◆ **Required action**: Rewrite the entries from the first line through the line with "25: (320, 87)", changing "top-left" to "upper-left" and leaving everything else in those lines unchanged. Give only these lines, and leave the pictures out.

◆ **Source data**:
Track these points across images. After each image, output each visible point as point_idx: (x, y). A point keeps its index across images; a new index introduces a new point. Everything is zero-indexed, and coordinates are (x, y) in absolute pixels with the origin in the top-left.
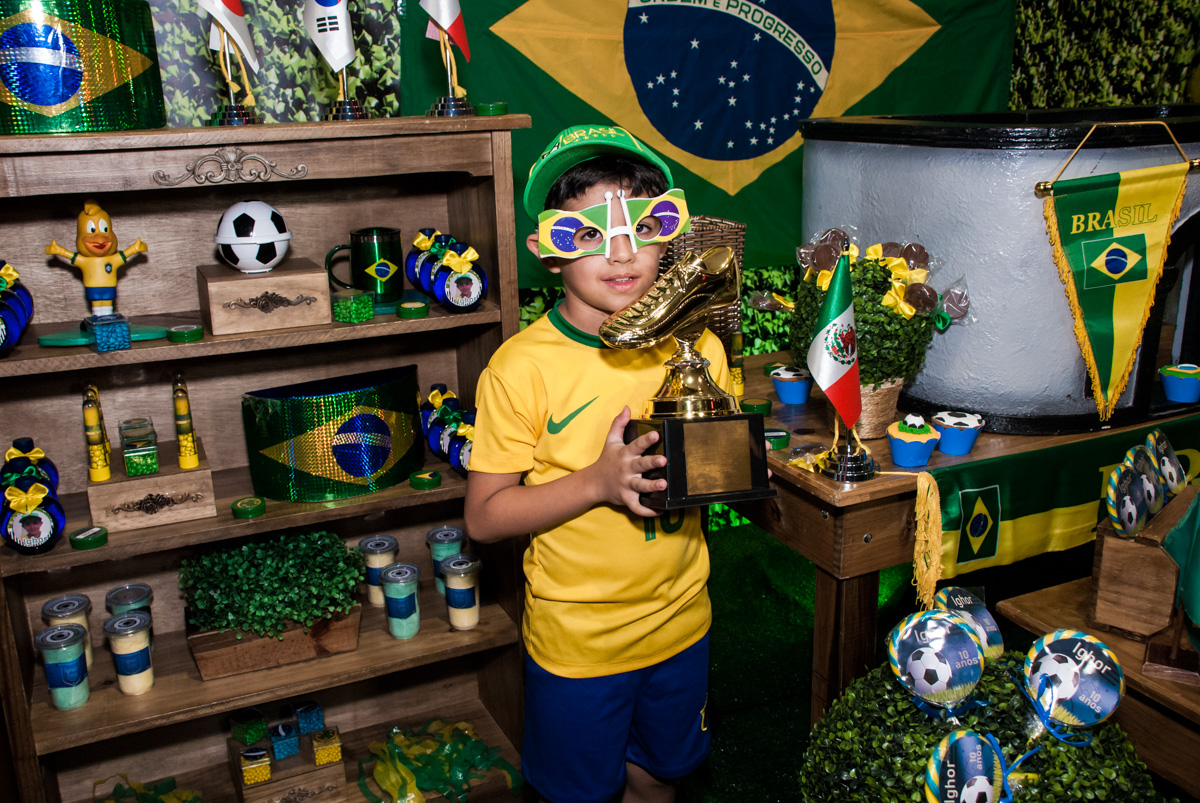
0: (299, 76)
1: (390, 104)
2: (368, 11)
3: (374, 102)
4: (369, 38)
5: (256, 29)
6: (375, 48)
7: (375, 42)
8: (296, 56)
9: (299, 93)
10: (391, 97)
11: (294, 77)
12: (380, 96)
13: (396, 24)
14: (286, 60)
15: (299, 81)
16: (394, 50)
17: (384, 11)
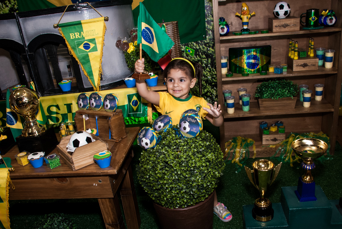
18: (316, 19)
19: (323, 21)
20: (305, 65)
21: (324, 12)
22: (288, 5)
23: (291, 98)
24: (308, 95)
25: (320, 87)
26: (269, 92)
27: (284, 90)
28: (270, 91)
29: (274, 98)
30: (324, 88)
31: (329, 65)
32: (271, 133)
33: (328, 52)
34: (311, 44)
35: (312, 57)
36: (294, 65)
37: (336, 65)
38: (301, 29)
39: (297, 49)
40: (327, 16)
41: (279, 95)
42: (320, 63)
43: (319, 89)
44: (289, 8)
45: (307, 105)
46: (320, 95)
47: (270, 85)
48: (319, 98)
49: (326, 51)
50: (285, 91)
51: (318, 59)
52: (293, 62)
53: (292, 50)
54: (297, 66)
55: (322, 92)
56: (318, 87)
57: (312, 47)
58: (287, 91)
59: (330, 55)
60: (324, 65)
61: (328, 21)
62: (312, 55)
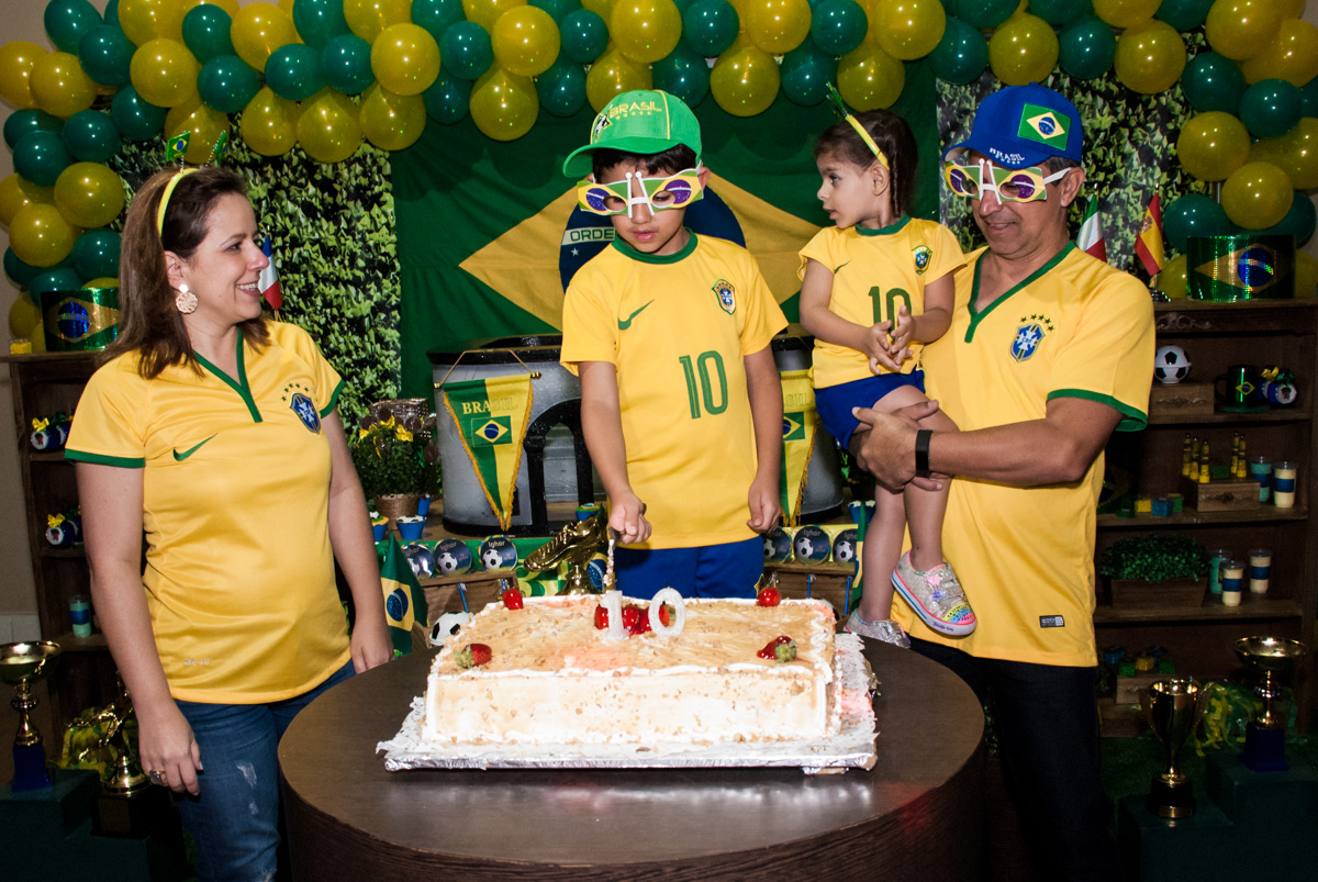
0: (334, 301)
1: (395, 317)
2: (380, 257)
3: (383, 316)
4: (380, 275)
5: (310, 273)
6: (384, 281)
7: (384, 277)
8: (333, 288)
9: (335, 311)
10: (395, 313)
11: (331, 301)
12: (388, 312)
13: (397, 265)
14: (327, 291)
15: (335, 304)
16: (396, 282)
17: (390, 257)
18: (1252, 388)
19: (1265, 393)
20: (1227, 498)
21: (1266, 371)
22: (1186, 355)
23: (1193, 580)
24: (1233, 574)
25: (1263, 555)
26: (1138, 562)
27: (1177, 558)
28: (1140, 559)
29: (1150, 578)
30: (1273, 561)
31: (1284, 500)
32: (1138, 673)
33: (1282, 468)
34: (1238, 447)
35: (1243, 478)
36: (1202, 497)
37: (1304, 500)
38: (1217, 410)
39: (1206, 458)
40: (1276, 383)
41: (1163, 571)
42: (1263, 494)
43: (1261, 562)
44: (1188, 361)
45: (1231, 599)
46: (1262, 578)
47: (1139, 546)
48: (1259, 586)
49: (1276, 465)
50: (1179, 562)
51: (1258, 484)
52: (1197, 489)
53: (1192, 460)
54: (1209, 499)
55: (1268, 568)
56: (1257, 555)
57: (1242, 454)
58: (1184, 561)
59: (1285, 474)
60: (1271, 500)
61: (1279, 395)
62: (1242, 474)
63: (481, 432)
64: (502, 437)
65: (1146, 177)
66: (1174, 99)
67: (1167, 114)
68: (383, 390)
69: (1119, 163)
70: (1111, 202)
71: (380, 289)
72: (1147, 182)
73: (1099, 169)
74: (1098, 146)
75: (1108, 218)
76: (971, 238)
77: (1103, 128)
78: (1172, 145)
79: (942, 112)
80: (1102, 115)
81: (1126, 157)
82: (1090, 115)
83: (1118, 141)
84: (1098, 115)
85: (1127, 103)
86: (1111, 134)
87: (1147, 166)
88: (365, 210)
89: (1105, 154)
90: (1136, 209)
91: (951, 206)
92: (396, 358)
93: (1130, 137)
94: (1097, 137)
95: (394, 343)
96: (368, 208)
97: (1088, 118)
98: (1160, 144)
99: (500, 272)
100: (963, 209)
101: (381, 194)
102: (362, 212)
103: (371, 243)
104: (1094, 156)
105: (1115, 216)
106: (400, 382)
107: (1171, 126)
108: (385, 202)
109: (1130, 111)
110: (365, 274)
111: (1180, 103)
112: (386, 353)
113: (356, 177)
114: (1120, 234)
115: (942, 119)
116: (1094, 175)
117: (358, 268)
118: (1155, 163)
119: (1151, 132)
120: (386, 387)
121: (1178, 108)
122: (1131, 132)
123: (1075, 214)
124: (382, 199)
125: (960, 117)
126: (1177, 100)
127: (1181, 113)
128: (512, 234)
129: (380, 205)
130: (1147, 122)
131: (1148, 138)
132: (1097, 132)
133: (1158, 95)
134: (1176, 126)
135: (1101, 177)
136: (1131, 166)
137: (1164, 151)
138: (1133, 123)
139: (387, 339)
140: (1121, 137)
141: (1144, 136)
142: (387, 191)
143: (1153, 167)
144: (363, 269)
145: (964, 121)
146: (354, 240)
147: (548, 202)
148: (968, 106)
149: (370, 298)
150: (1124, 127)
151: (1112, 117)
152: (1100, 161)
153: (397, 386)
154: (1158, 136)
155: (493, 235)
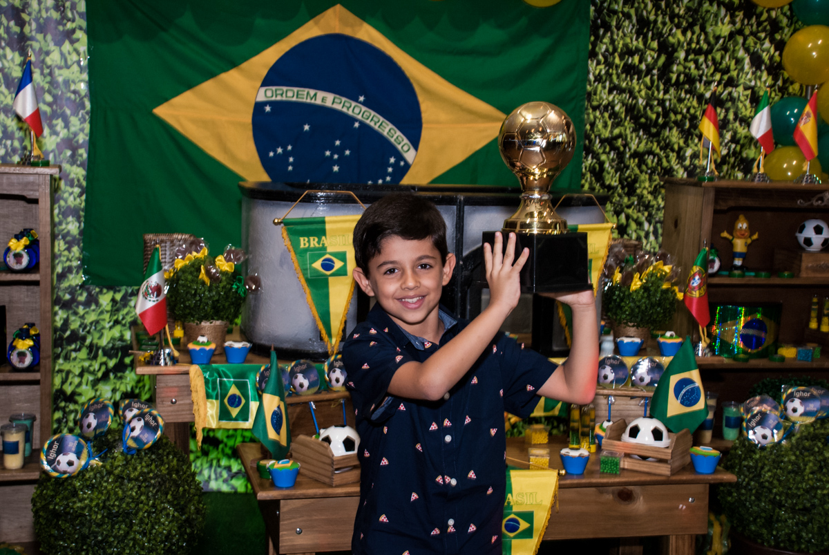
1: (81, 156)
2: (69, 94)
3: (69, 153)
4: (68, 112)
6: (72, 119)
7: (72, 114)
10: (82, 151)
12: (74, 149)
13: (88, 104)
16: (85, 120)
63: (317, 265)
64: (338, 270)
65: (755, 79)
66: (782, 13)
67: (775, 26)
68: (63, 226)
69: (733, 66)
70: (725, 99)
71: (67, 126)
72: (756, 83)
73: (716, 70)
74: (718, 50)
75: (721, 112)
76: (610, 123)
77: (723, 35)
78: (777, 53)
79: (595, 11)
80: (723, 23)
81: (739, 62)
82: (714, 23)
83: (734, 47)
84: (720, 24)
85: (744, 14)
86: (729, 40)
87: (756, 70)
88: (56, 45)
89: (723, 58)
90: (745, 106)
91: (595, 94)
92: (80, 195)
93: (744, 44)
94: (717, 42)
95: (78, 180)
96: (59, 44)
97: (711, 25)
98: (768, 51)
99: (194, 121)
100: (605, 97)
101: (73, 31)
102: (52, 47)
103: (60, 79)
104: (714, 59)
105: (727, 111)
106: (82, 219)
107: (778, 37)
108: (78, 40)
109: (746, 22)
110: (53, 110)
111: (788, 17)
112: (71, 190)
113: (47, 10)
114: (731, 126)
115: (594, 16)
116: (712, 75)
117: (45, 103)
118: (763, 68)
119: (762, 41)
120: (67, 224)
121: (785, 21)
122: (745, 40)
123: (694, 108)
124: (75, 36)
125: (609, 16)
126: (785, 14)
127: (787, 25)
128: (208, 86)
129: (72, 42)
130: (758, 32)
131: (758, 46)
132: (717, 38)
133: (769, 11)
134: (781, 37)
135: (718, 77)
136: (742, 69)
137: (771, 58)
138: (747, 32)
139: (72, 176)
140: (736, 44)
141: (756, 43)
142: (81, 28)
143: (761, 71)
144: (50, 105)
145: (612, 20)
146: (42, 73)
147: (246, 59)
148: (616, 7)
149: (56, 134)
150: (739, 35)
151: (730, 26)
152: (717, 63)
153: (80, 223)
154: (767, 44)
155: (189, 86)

◆ **Output below**:
Track these points across images. After each image, output each visible point as point_idx: (x, y). A point keeps its index across images; a new index introduces a new point. Everything is zero-indexed, and coordinates are (x, y) in absolute pixels with the origin in the upper-left.
0: (299, 76)
1: (390, 104)
2: (368, 11)
3: (374, 102)
4: (369, 38)
5: (256, 29)
6: (375, 48)
7: (375, 42)
8: (296, 56)
9: (299, 93)
10: (391, 97)
11: (294, 77)
12: (380, 96)
13: (396, 24)
14: (286, 60)
15: (299, 81)
16: (394, 50)
17: (384, 11)
18: (316, 19)
19: (323, 21)
20: (305, 65)
21: (324, 12)
22: (288, 5)
23: (291, 98)
24: (308, 95)
25: (320, 87)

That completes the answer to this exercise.